While Jeff Bezos might be courting positive publicity by bringing back Neighbours and giving global legend Dolly Parton $100m to donate to the charities of her choice, rival tech billionaire Elon Musk just seems to be further enraging everyone. The new Twitter owner sent an ultimatum to remaining staff, saying they “need to be extremely hardcore” and either sign up for “long hours at high intensity” or quit. Employees had until Thursday to commit to these new terms, and so many are understood to have left as a result that Musk has closed the headquarters until next week. It is understood that Musk is planning to halve Twitter 7,500 workforce but one anonymous former employee told the BBC that there might now be less than 2,000 people left. #RIPTwitter.

SBF Goes Full WTF

Twitter is still alive for the time being though and topping a weird week off was a long, rambling and increasingly impenetrable thread by the former CEO of crypto-exchange FTX, now defunct. Sam Bankman-Fried, or SBF as he is usually known, appeared to criticise regulators (“F*ck Regulators!”), suggest that the crypto-sector, and the entire financial sector were broken, while adding that his former public image was a lie, along with the balance sheet of FTX. However, he also claimed he was “making it up as I go” and his “memory might be faulty in parts”. He has later said that he thought these public tweets were part of a private DM conversation with a journalist. This cryptic crypto-related thread appeared at times incriminating, leading to speculation that SBF’s lawyers intervened to stop him tweeting further. There has also been wild speculation that this is him getting in his ‘insanity’ defence ahead of any regulatory or legal action around FTX’s collapse.

Suits You, Sir!

It appears that Mike Ashley is swapping tracksuits for double-breasted suits. Frasers Group, of which Ashley is the majority owner, is in advanced talks to take over Gieves & Hawkes, one of the oldest tailors on Savile Row. Frasers Group, which now owns Sports Direct has bought a number of troubled retailers in recent years including Missguided, Hugo Boss, Lillywhites and Evans Cycles.

Bank Must Pay Fair Rate to Savers

Nikhil Rathi, the head of the Financial Conduct Authority, has urged banks to make sure savers get the full benefit of interest rate rises. At an industry dinner he questioned whether savings accounts paying next to no interest offered “fair value” for loyal customers. He added that how banks behave during this cost-of-living crisis “will determine the industry’s reputation for decades ahead”. His comments came ahead of new consumer duty rules, which, among other things, require banks, insurers, and other financial firms to ensure that existing customers are getting the same deals offered to entice new customers through the door.
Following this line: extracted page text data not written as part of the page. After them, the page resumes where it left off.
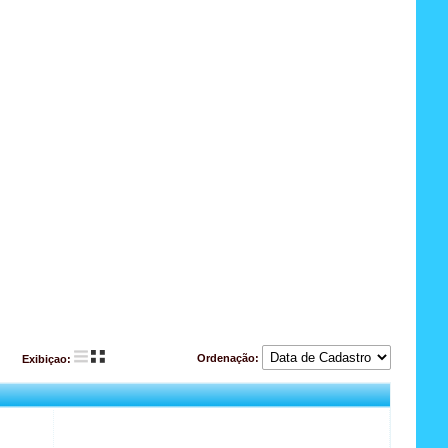
Ordenação:
Exibiçao: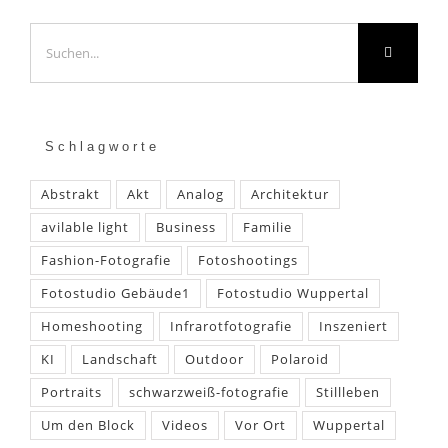
Suche
nach:
Schlagworte
Abstrakt
Akt
Analog
Architektur
avilable light
Business
Familie
Fashion-Fotografie
Fotoshootings
Fotostudio Gebäude1
Fotostudio Wuppertal
Homeshooting
Infrarotfotografie
Inszeniert
KI
Landschaft
Outdoor
Polaroid
Portraits
schwarzweiß-fotografie
Stillleben
Um den Block
Videos
Vor Ort
Wuppertal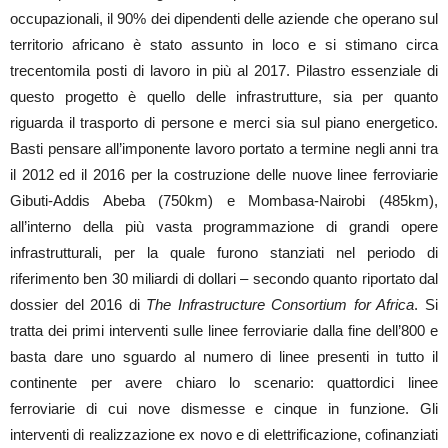
occupazionali, il 90% dei dipendenti delle aziende che operano sul
territorio africano è stato assunto in loco e si stimano circa
trecentomila posti di lavoro in più al 2017. Pilastro essenziale di
questo progetto è quello delle infrastrutture, sia per quanto
riguarda il trasporto di persone e merci sia sul piano energetico.
Basti pensare all’imponente lavoro portato a termine negli anni tra
il 2012 ed il 2016 per la costruzione delle nuove linee ferroviarie
Gibuti-Addis Abeba (750km) e Mombasa-Nairobi (485km),
all’interno della più vasta programmazione di grandi opere
infrastrutturali, per la quale furono stanziati nel periodo di
riferimento ben 30 miliardi di dollari – secondo quanto riportato dal
dossier del 2016 di
The Infrastructure Consortium for Africa
. Si
tratta dei primi interventi sulle linee ferroviarie dalla fine dell’800 e
basta dare uno sguardo al numero di linee presenti in tutto il
continente per avere chiaro lo scenario: quattordici linee
ferroviarie di cui nove dismesse e cinque in funzione. Gli
interventi di realizzazione ex novo e di elettrificazione, cofinanziati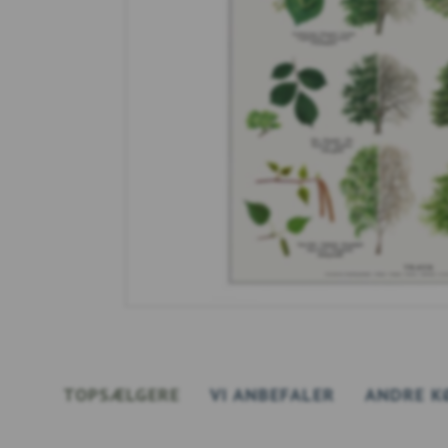
TOPSÆLGERE
VI ANBEFALER
ANDRE K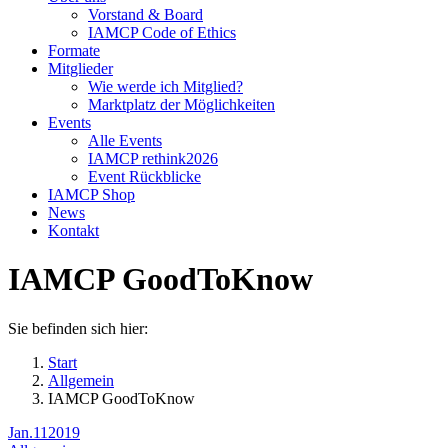
Vorstand & Board
IAMCP Code of Ethics
Formate
Mitglieder
Wie werde ich Mitglied?
Marktplatz der Möglichkeiten
Events
Alle Events
IAMCP rethink2026
Event Rückblicke
IAMCP Shop
News
Kontakt
IAMCP GoodToKnow
Sie befinden sich hier:
Start
Allgemein
IAMCP GoodToKnow
Jan.
11
2019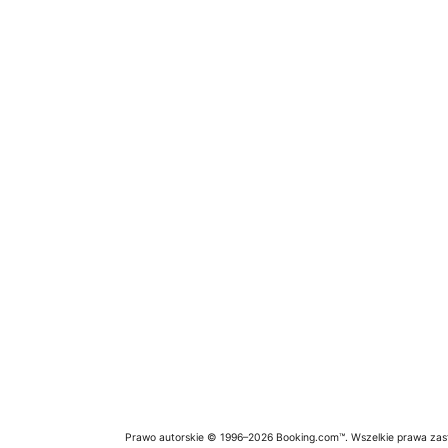
Prawo autorskie © 1996–2026 Booking.com™. Wszelkie prawa zas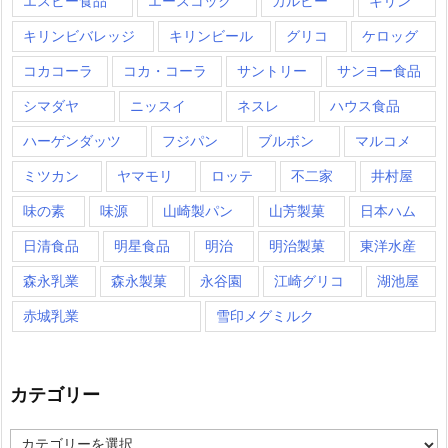
エスビー食品
エースコック
カルビー
キリン
キリンビバレッジ
キリンビール
グリコ
ケロッグ
コカコーラ
コカ・コーラ
サントリー
サンヨー食品
シマダヤ
ニッスイ
ネスレ
ハウス食品
ハーゲンダッツ
フジパン
ブルボン
マルコメ
ミツカン
ヤマモリ
ロッテ
不二家
井村屋
味の素
味源
山崎製パン
山芳製菓
日本ハム
日清食品
明星食品
明治
明治製菓
東洋水産
森永乳業
森永製菓
永谷園
江崎グリコ
湖池屋
赤城乳業
雪印メグミルク
カテゴリー
カ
Surging Demand for Primark Click-and-Collect

Primark’s first steps into internet shopping have not been a resounding success, with the website crashing on the first morning. After years of resisting an online option, Primark was finally trialling a click-and-collect service of children’s clothing in 25 shops across the northwest, Yorkshire and north Wales. It said higher than expected demand caused the problems. Primark lost an estimated £1 billion during the pandemic when stores were forced to close, and it was unable to take advantage of online shopping demand.